The mishap investigation process has matured over the course of history. Courts have confirmed that the portions of a safety report that reflect the investigators’ analysis, including its findings, factors, causes, and recommendations, were properly privileged because releasing them could stifle the candor of the investigators, and statements taken under a promise of confidentiality were properly privileged, for the same reason. The courts recognized that regardless of the specific harm in a case, the loss of that blunt and frank honesty would not only take away a valuable tool for commands, but would detract from the confidence of operators and other military personnel in the safety investigation process, which would further erode the candor of all parties.

Meanwhile, non-confidential information gathered by a safety investigation is generally not privileged and may be publicly released, subject to appropriate classification and Privacy Act and Freedom of Information Act restrictions.
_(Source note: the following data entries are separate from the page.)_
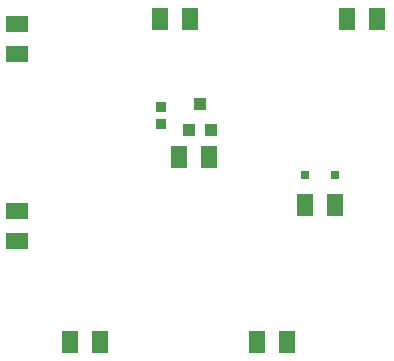
<source format=gbp>
G04 #@! TF.GenerationSoftware,KiCad,Pcbnew,7.0.9*
G04 #@! TF.CreationDate,2023-12-23T15:59:00+01:00*
G04 #@! TF.ProjectId,hub-1-wire,6875622d-312d-4776-9972-652e6b696361,v1.0*
G04 #@! TF.SameCoordinates,Original*
G04 #@! TF.FileFunction,Paste,Bot*
G04 #@! TF.FilePolarity,Positive*
%FSLAX46Y46*%
G04 Gerber Fmt 4.6, Leading zero omitted, Abs format (unit mm)*
G04 Created by KiCad (PCBNEW 7.0.9) date 2023-12-23 15:59:00*
%MOMM*%
%LPD*%
G01*
G04 APERTURE LIST*
G04 Aperture macros list*
%AMOutline4P*
0 Free polygon, 4 corners , with rotation*
0 The origin of the aperture is its center*
0 number of corners: always 4*
0 $1 to $8 corner X, Y*
0 $9 Rotation angle, in degrees counterclockwise*
0 create outline with 4 corners*
4,1,4,$1,$2,$3,$4,$5,$6,$7,$8,$1,$2,$9*%
G04 Aperture macros list end*
%ADD10R,1.000000X1.000000*%
%ADD11Outline4P,-0.650000X-0.900000X0.650000X-0.900000X0.650000X0.900000X-0.650000X0.900000X180.000000*%
%ADD12R,0.800000X0.800000*%
%ADD13Outline4P,-0.650000X-0.900000X0.650000X-0.900000X0.650000X0.900000X-0.650000X0.900000X0.000000*%
%ADD14Outline4P,-0.650000X-0.900000X0.650000X-0.900000X0.650000X0.900000X-0.650000X0.900000X270.000000*%
%ADD15R,0.900000X0.900000*%
G04 APERTURE END LIST*
D10*
X154620000Y-84058000D03*
X152720000Y-84058000D03*
X153670000Y-81858000D03*
D11*
X154432000Y-86360000D03*
X151892000Y-86360000D03*
X165100000Y-90424000D03*
X162560000Y-90424000D03*
D12*
X165100000Y-87884000D03*
X162560000Y-87884000D03*
D13*
X158496000Y-101981000D03*
X161036000Y-101981000D03*
D11*
X152781000Y-74676000D03*
X150241000Y-74676000D03*
D13*
X142621000Y-101981000D03*
X145161000Y-101981000D03*
D14*
X138176000Y-75057000D03*
X138176000Y-77597000D03*
X138176000Y-90932000D03*
X138176000Y-93472000D03*
D15*
X150368000Y-82079000D03*
X150368000Y-83529000D03*
D11*
X168656000Y-74676000D03*
X166116000Y-74676000D03*
M02*

</source>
Those non-privileged materials may also be used by other investigations, such as those performed by an Accident Investigation Board (AIB).

Unlike Air Force Safety Investigation Boards (SIBs), AIBs obtain and preserve evidence for all other purposes, including public disclosure, claims, litigation, administrative actions, and even disciplinary action. The AIB president must provide the public a statement of opinion to include the cause or substantially contributing factors, if supported by a preponderance of evidence.

The AIB report is not privileged and is fully releasable. A copy is provided and briefed to the next of kin of military and civilians killed and to individuals seriously injured in the accident. The AIB report is important because it fulfills these and other needs for information after a mishap, including public release and any litigation requirements.

The DoD’s efforts to protect and use privileged safety information are critical to mishap prevention and combat readiness.

When confidential witnesses and investigators doubt that SIBs are being used only for those purposes, witnesses are likely to stop providing complete and candid statements, and investigators are likely to dilute hard-hitting recommendations. In short, the whole enterprise falls apart.

The next time you are completing your annual training, remember that safety privilege has nearly six decades of legal history, and that protecting limited-use SIB reports requires the consistent demonstration of intent and practice not to release them outside the Air Force safety community. Safety privilege is a powerful tool that can be lost through the lack of vigilance. Routine use of safety information must be in strict accordance with DAFI 91-204, Safety Investigations and Reports.